# [TASK ITEM]
The answer must consist only of the lines from the line with "(0.877812,0.525312,-0.055420) -- (0.980000,0.525312,-0.083950)" to the line with "(0.877812,0.781250,-0.075918) -- (0.980000,0.781250,-0.115000)", both included, exactly as they stand below.

Items from a data source
__________________________________________________

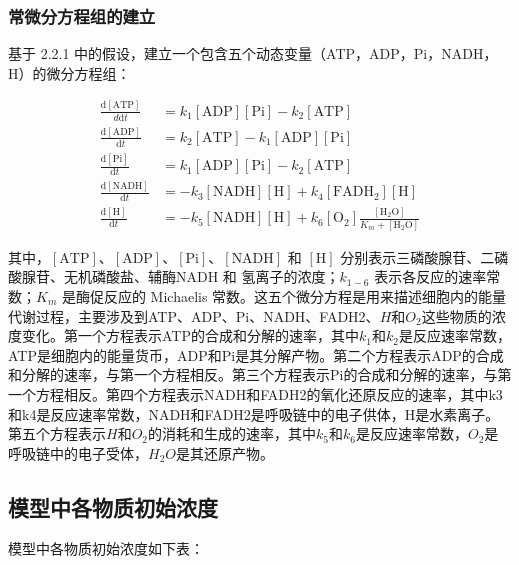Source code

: \documentclass{ctexart}
\begin{document}
\subsubsection{常微分方程组的建立}

基于 2.2.1 中的假设，建立一个包含五个动态变量（ATP，ADP，Pi，NADH，H）的微分方程组：

$$
    \begin{aligned}
        \frac{\mathrm{d}[\text{ATP}]}{d\mathrm{d}t} & = k_{1}[\text{ADP}] [\text{Pi}] - k_2 [\text{ATP}]                                                             \\
        \frac{\mathrm{d}[\text{ADP}]}{\mathrm{d}t}  & = k_{2} [\text{ATP}] - k_{1} [\text{ADP}] [\text{Pi}]                                                          \\
        \frac{\mathrm{d}[\text{Pi}]}{\mathrm{d}t}   & = k_{1} [\text{ADP}] [\text{Pi}] - k_{2} [\text{ATP}]                                                          \\
        \frac{\mathrm{d}[\text{NADH}]}{\mathrm{d}t} & = -k_{3} [\text{NADH}] [\text{H}] + k_{4} [\text{FADH}_2] [\text{H}]                                           \\
        \frac{\mathrm{d}[\text{H}]}{\mathrm{d}t}    & = -k_{5} [\text{NADH}] [\text{H}] + k_{6} [\text{O}_2]\frac{ [\text{H}_2\text{O}]}{K_m + [\text{H}_2\text{O}]}
    \end{aligned}
$$

其中，$[\text{ATP}]$、$[\text{ADP}]$、$[\text{Pi}]$、$[\text{NADH}]$ 和 $[\text{H}]$ 分别表示三磷酸腺苷、二磷酸腺苷、无机磷酸盐、辅酶NADH 和 氢离子的浓度；$k_{1-6}$ 表示各反应的速率常数；$K_m$ 是酶促反应的 Michaelis 常数。这五个微分方程是用来描述细胞内的能量代谢过程，主要涉及到ATP、ADP、Pi、NADH、FADH2、$H$和$O_2$这些物质的浓度变化。第一个方程表示ATP的合成和分解的速率，其中$k_1$和$k_2$是反应速率常数，ATP是细胞内的能量货币，ADP和Pi是其分解产物。第二个方程表示ADP的合成和分解的速率，与第一个方程相反。第三个方程表示Pi的合成和分解的速率，与第一个方程相反。第四个方程表示NADH和FADH2的氧化还原反应的速率，其中k3和k4是反应速率常数，NADH和FADH2是呼吸链中的电子供体，H是水素离子。第五个方程表示$H$和$O_2$的消耗和生成的速率，其中$k_5$和$k_6$是反应速率常数，$O_2$是呼吸链中的电子受体，$H_2O$是其还原产物。


\subsection{模型中各物质初始浓度}
模型中各物质初始浓度如下表：
\end{document}
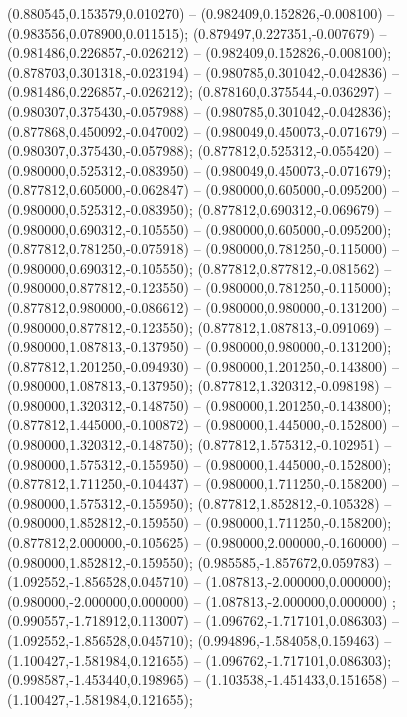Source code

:  (0.880545,0.153579,0.010270) -- (0.982409,0.152826,-0.008100) -- (0.983556,0.078900,0.011515);
 (0.879497,0.227351,-0.007679) -- (0.981486,0.226857,-0.026212) -- (0.982409,0.152826,-0.008100);
 (0.878703,0.301318,-0.023194) -- (0.980785,0.301042,-0.042836) -- (0.981486,0.226857,-0.026212);
 (0.878160,0.375544,-0.036297) -- (0.980307,0.375430,-0.057988) -- (0.980785,0.301042,-0.042836);
 (0.877868,0.450092,-0.047002) -- (0.980049,0.450073,-0.071679) -- (0.980307,0.375430,-0.057988);
 (0.877812,0.525312,-0.055420) -- (0.980000,0.525312,-0.083950) -- (0.980049,0.450073,-0.071679);
 (0.877812,0.605000,-0.062847) -- (0.980000,0.605000,-0.095200) -- (0.980000,0.525312,-0.083950);
 (0.877812,0.690312,-0.069679) -- (0.980000,0.690312,-0.105550) -- (0.980000,0.605000,-0.095200);
 (0.877812,0.781250,-0.075918) -- (0.980000,0.781250,-0.115000) -- (0.980000,0.690312,-0.105550);
 (0.877812,0.877812,-0.081562) -- (0.980000,0.877812,-0.123550) -- (0.980000,0.781250,-0.115000);
 (0.877812,0.980000,-0.086612) -- (0.980000,0.980000,-0.131200) -- (0.980000,0.877812,-0.123550);
 (0.877812,1.087813,-0.091069) -- (0.980000,1.087813,-0.137950) -- (0.980000,0.980000,-0.131200);
 (0.877812,1.201250,-0.094930) -- (0.980000,1.201250,-0.143800) -- (0.980000,1.087813,-0.137950);
 (0.877812,1.320312,-0.098198) -- (0.980000,1.320312,-0.148750) -- (0.980000,1.201250,-0.143800);
 (0.877812,1.445000,-0.100872) -- (0.980000,1.445000,-0.152800) -- (0.980000,1.320312,-0.148750);
 (0.877812,1.575312,-0.102951) -- (0.980000,1.575312,-0.155950) -- (0.980000,1.445000,-0.152800);
 (0.877812,1.711250,-0.104437) -- (0.980000,1.711250,-0.158200) -- (0.980000,1.575312,-0.155950);
 (0.877812,1.852812,-0.105328) -- (0.980000,1.852812,-0.159550) -- (0.980000,1.711250,-0.158200);
 (0.877812,2.000000,-0.105625) -- (0.980000,2.000000,-0.160000) -- (0.980000,1.852812,-0.159550);
 (0.985585,-1.857672,0.059783) -- (1.092552,-1.856528,0.045710) -- (1.087813,-2.000000,0.000000);
 (0.980000,-2.000000,0.000000) -- (1.087813,-2.000000,0.000000) ;
 (0.990557,-1.718912,0.113007) -- (1.096762,-1.717101,0.086303) -- (1.092552,-1.856528,0.045710);
 (0.994896,-1.584058,0.159463) -- (1.100427,-1.581984,0.121655) -- (1.096762,-1.717101,0.086303);
 (0.998587,-1.453440,0.198965) -- (1.103538,-1.451433,0.151658) -- (1.100427,-1.581984,0.121655);
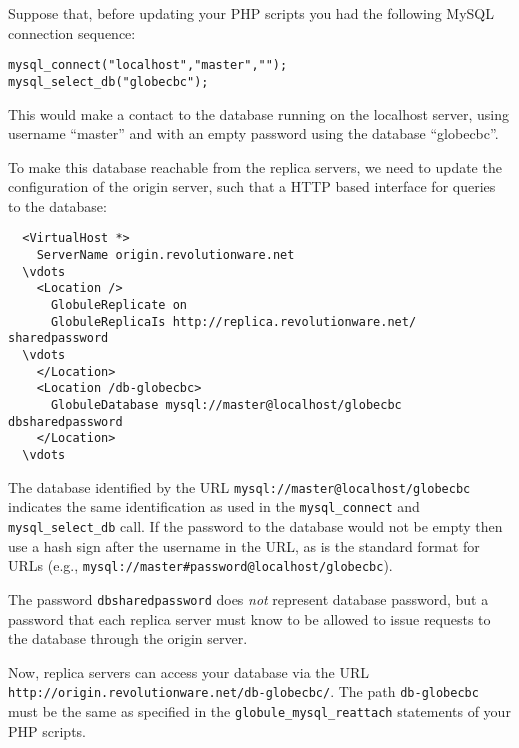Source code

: \documentclass[10pt,a4paper]{article}
\makeatletter
\newenvironment{p}{\@open{P}{}}{\@close{P}}
\newenvironment{p}{}{\par}
\makeatother
\begin{document}
\begin{p}
Suppose that, before updating your PHP scripts you had the following
MySQL connection sequence:
\end{p}

\begin{Verbatim}
mysql_connect("localhost","master","");
mysql_select_db("globecbc");
\end{Verbatim}

\begin{p}
This would make a contact to the database running on the localhost server,
using username ``master'' and with an empty password using the database
``globecbc''.
\end{p}

\begin{p}
To make this database reachable from the replica servers, we need to update
the configuration of the origin server, such that a HTTP based interface for
queries to the database:
\end{p}

\begin{Verbatim}
  <VirtualHost *>
    ServerName origin.revolutionware.net
  \vdots
    <Location />
      GlobuleReplicate on
      GlobuleReplicaIs http://replica.revolutionware.net/  sharedpassword
  \vdots
    </Location>
    <Location /db-globecbc>
      GlobuleDatabase mysql://master@localhost/globecbc dbsharedpassword
    </Location>
  \vdots
\end{Verbatim}

\begin{p}
The database identified by the URL \verb!mysql://master@localhost/globecbc!
indicates the same identification as used in the \texttt{mysql\_connect} and
\texttt{mysql\_select\_db} call.  If the password to the database would not be
empty then use a hash sign after the username in the URL, as is the standard
format for URLs (e.g., \verb!mysql://master#password@localhost/globecbc!).
\end{p}

\begin{p}
The password \texttt{dbsharedpassword} does \emph{not} represent database
password, but a password that each replica server must know to be allowed to
issue requests to the database through the origin server.
\end{p}

\begin{p}
Now, replica servers can access your database via the URL
\verb!http://origin.revolutionware.net/db-globecbc/!. The path
\texttt{db-globecbc} must be the same as specified in the
\texttt{globule\_mysql\_reattach} statements of your PHP scripts.
\end{p}
\end{document}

__________________________________________________

# [ANSWER]
 (0.877812,0.525312,-0.055420) -- (0.980000,0.525312,-0.083950) -- (0.980049,0.450073,-0.071679);
 (0.877812,0.605000,-0.062847) -- (0.980000,0.605000,-0.095200) -- (0.980000,0.525312,-0.083950);
 (0.877812,0.690312,-0.069679) -- (0.980000,0.690312,-0.105550) -- (0.980000,0.605000,-0.095200);
 (0.877812,0.781250,-0.075918) -- (0.980000,0.781250,-0.115000) -- (0.980000,0.690312,-0.105550);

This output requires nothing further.